Scientists discover what physical stimulation does to women's brains.

Sex wisdom has always said that men are more susceptible to physical and visual stimulus, but women need more mental stimulus to get their engine going. When it comes to stimulating the clitoris, a focused mind (and hand) is needed. Now, a new study has used MRIs to show that different parts of the female anatomy stimulate different parts of a woman's brain. In the body, neurons gather information and feed it to an area of the brain called the sensory cortex. Scientists had previously mapped which regions of the cortex correspond with the different parts of the body, such as the hands and feet, or face and chest. All of this work had been done in men. But in a recent study, scientists hoped to fill in the gaps for specific female body parts. They used functional magnetic resonance imaging (fMRI) to see which parts of the sensory cortex were activated when women stimulated their erogenous zones—the vagina, clitoris and nipples. The vagina and clitoris were associated with distinct areas in the cortex. This shows that while the clitoris may receive some indirect benefit through vaginal stimulation, it has its own sensory nerves separate from those of the vagina.
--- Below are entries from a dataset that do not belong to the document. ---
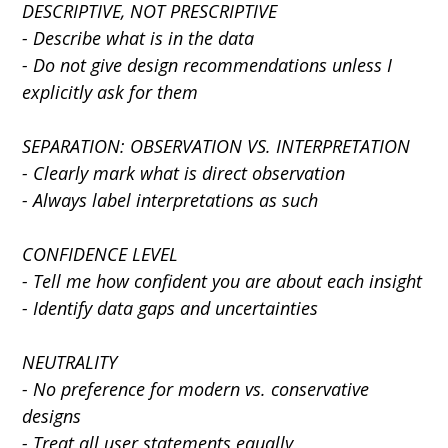
DESCRIPTIVE, NOT PRESCRIPTIVE
- Describe what is in the data
- Do not give design recommendations unless I 
explicitly ask for them
SEPARATION: OBSERVATION VS. INTERPRETATION
- Clearly mark what is direct observation
- Always label interpretations as such
CONFIDENCE LEVEL
- Tell me how confident you are about each insight
- Identify data gaps and uncertainties
NEUTRALITY
- No preference for modern vs. conservative 
designs
- Treat all user statements equally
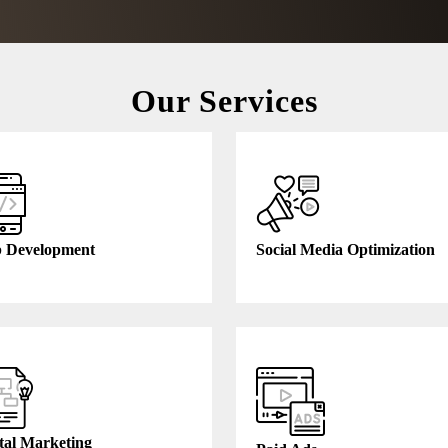
Our Services
 Development
Social Media Optimization
tal Marketing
Stimulation of the nipples lit up two areas of the sensory cortex: the chest and the genitals. This may explain why some women find nipple stimulation erotic. These findings may prove useful in treating women with nerve damage caused by childbirth or disease—not to mention helping men understand why pleasing a woman seems so much more complex. The researchers would also like to do additional studies to see whether other parts of the female brain are activated during self-stimulation. Who knows, maybe this enhances memory.